Gearhouse Broadcast Selects Hitachi System Cameras

Equipment-rental and systems-integration company Gearhouse Broadcast has placed a multimillion-pound order with Hitachi Kokusai Electric Europe for system cameras, including the new SK-HD1200. The hire firm was involved in the recent Euro 2012 championships and is gearing up for the Olympics, although the Hitachi cameras will not be delivered in time to be part of that event.

Included in the order are 22 SK-HD1200 1080p/3G production cameras and three SK-HD Supermotion system units. Gearhouse Broadcast Chief Executive John Newton says the Hitachi equipment was chosen after “extensive evaluation of the various system cameras available today”. He adds that the order is a “major capital investment and significant strategic development” for the company. The cameras are due to be delivered in August and will “immediately” be added to the company’s inventory, with live sports coverage the main application area.

Among events that Gearhouse Broadcast will be working on later in the year is ATP tennis. Staff and equipment have recently returned from Poland and Ukraine and are now preparing for the London 2012 Olympics. During the Euro 2012 tournament, the company provided eight technical-operations centres (TOCs) for each of the venues used, four in each host country.

The TOCs housed a 128 squared Snell router, audio and video monitors, embedders/de-embedders, Evertz multiviewers, Tektronix test and measurement devices, and Harris glue equipment. The TOCs were used for monitoring and switching of all host coverage, overseen by UEFA, as well as for multilateral and unilateral broadcasting.
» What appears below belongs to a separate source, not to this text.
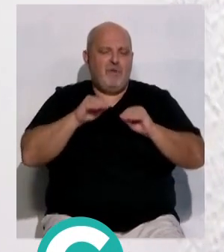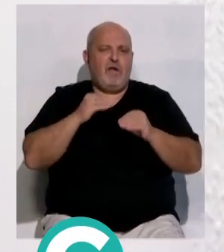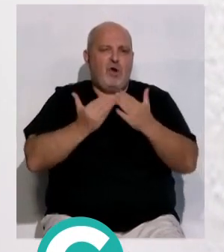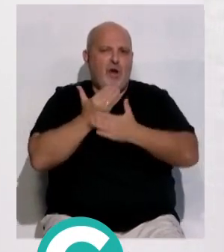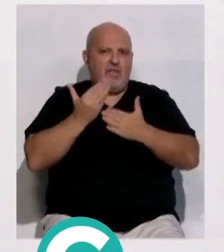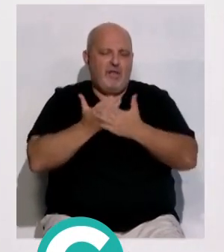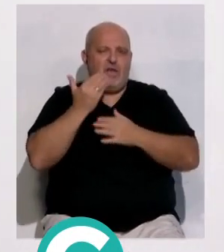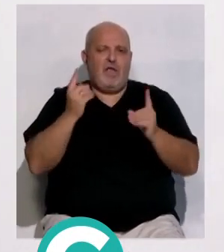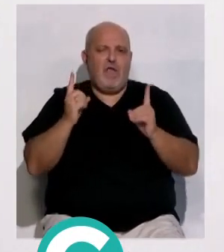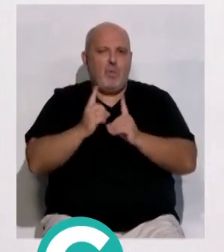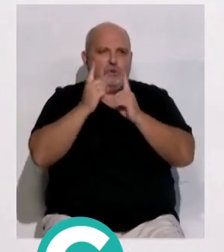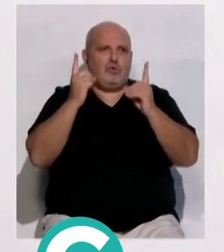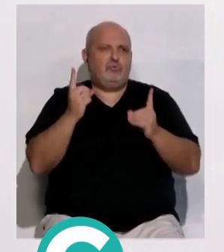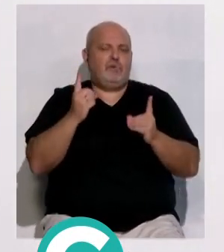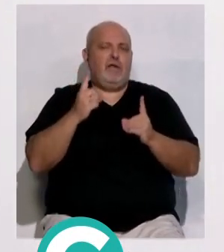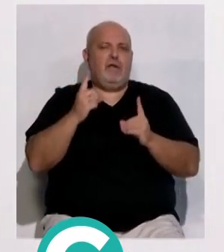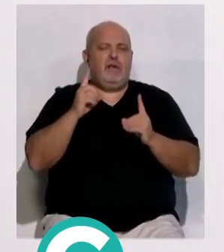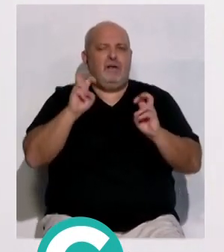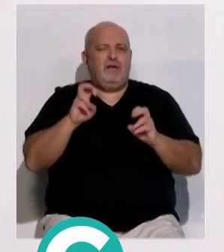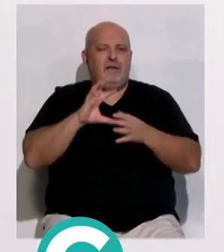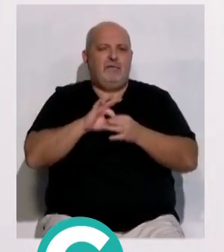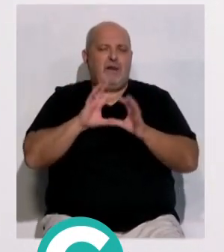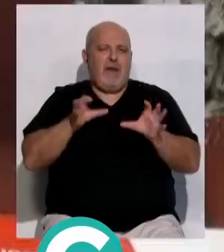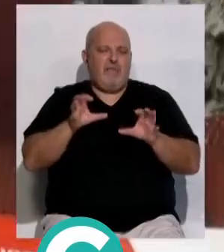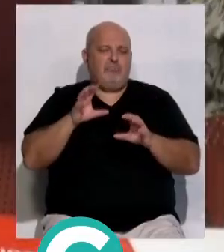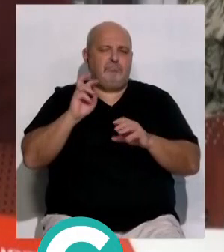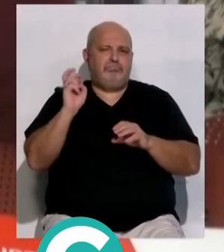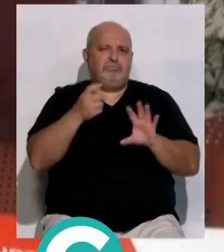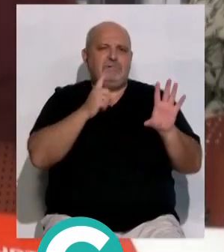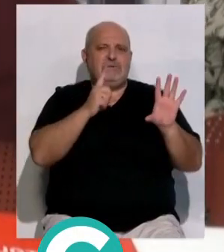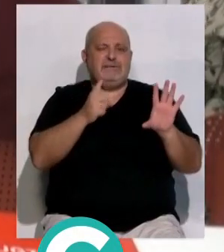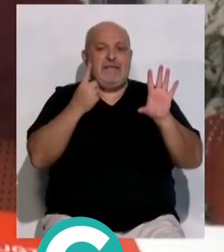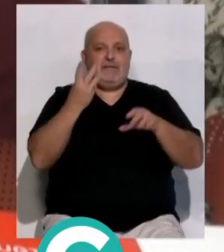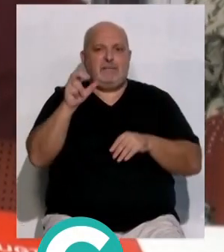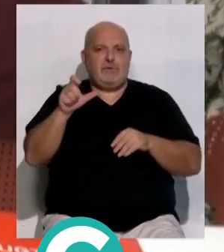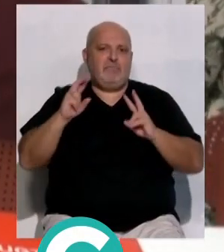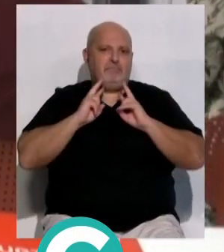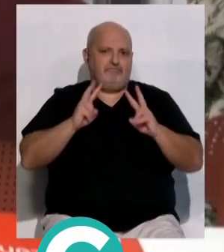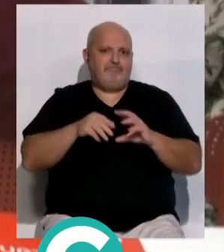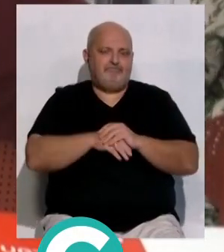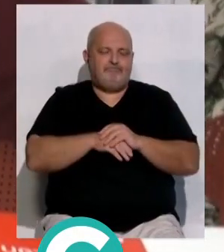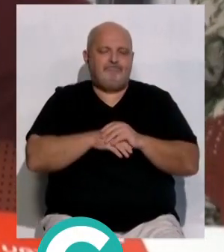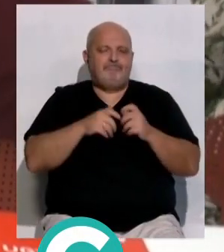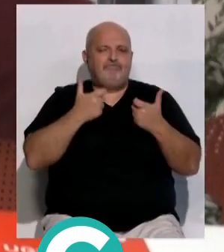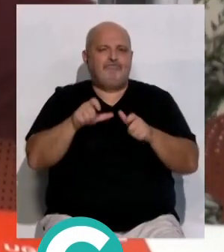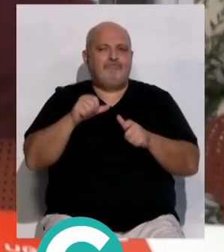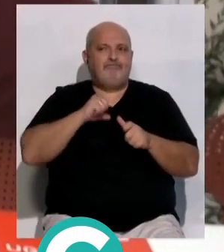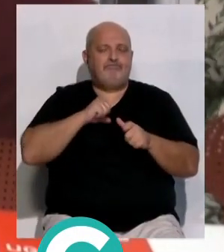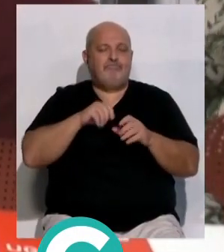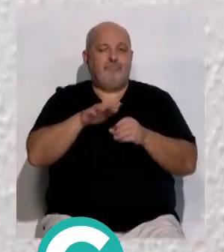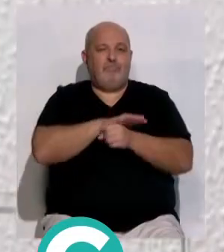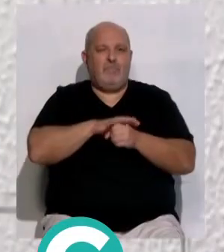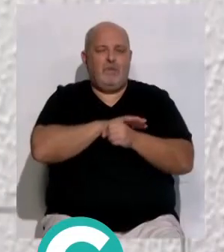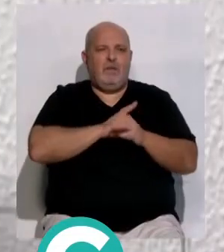jornadas encuentros y espacios de radio que han llegado a más de 630 personas. De todas las comarcas que tiene la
Gearhouse Broadcast also installed what Chief Operating Officer Kevin Moorhouse estimates was 800,000km of cabling, installed by six teams of riggers. All video was carried over fibre, and the cable plan was, Moorhouse says, drawn up during the year-and-a-half run-up to Euro 2012.

In addition to this, the firm looked after the RF distribution in the commentary areas, providing feeds to monitors used by the commentators and reporters in the press areas. Information including statistics and alternative camera angles were fed to the screens using 10-channel modulators.

All feeds were in HD and 5.1 surround sound, with intercom links based on Riedel Artist systems. Moorhouse says SD was supplied to broadcasters that wanted it but there was “low take-up” for the format with Euro 2012.

The TOCs were pre-built in the UK and shipped to the individual venues. Gearhouse Broadcast also built and managed the EVS operational areas at the stadia. These featured 16 EVS workstations and were run by 18 operators, supported by an engineer sent over by the manufacturer. Moorhouse says these areas, unlike the TOCs, were not identical technically because some of the OB trucks they were working with were analogue, so A-D converters had to be installed where necessary.

Levels of redundancy were designed into the systems, which Moorhouse says worked well during the tournament, despite the best efforts of the weather. Both Poland and Ukraine felt the force of massive electrical storms during games, with the only consolation for the Gearhouse Broadcast crews being that the weather was little better back in the UK.